Combo and not many features which seem specific to the law field. Do correct me if I’m wrong!

However, in Carper AI’s case, under johnjnay, they seem to do have a rather interesting approach probably from the RLAIF paper!

  1. Make each action in the dataset a (state, action, reward) pair using say GPT 4 or some LLM
  2. Supervise fintune. While this seems similar to the above, one key difference is that the output is the legal validity of the current action given by the state!

So now they can do reinforcement learning with AI feedback where the model can figure out the most “legal” action which I thought was pretty clever.

Conclusion

This blog mainly acts as a literature review/explanation of AI in law.
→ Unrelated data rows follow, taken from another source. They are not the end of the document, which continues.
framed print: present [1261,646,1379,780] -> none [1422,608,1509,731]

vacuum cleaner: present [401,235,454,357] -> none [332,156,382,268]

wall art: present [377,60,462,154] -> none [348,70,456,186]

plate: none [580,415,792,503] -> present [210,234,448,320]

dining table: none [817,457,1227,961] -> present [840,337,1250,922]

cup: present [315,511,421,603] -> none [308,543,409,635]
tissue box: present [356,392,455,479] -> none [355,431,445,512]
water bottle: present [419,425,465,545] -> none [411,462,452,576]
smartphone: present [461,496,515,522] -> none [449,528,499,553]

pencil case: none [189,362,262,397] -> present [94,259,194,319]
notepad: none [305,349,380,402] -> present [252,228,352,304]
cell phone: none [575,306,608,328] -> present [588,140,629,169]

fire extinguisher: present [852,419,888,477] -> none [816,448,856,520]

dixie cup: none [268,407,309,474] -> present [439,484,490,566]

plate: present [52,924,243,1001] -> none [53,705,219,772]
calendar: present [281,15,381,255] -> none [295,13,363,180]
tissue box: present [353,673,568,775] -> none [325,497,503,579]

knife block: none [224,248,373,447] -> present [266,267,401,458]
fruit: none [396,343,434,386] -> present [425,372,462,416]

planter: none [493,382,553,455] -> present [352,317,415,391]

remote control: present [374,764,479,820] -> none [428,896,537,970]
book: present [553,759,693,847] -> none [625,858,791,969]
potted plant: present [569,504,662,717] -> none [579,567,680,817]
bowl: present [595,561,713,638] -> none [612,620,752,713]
Currently, the main challenges of Law in AI seem to be

  1. At least in the US, the prohibitory access to court cases in data
  2. The computational complexity of the ASPIC framework for argumentation is NP-Complete
  3. Lack of consideration of laws changing with time.
  4. Lack of connection between logic frameworks and LLMs

Currently, my guess is we need to offload some of the reasoning done in ASPIC to the LLM or an AI for a “cheaper approximation” of argument conclusions and reasoning. I don’t think any paper has done this yet but for general use of just making contracts and finding evidence, this is already solved. For replacing judges, even if the ASPIC+ framework is a polynomial time algorithm, I don’t think it’s necessary if we can’t conclude.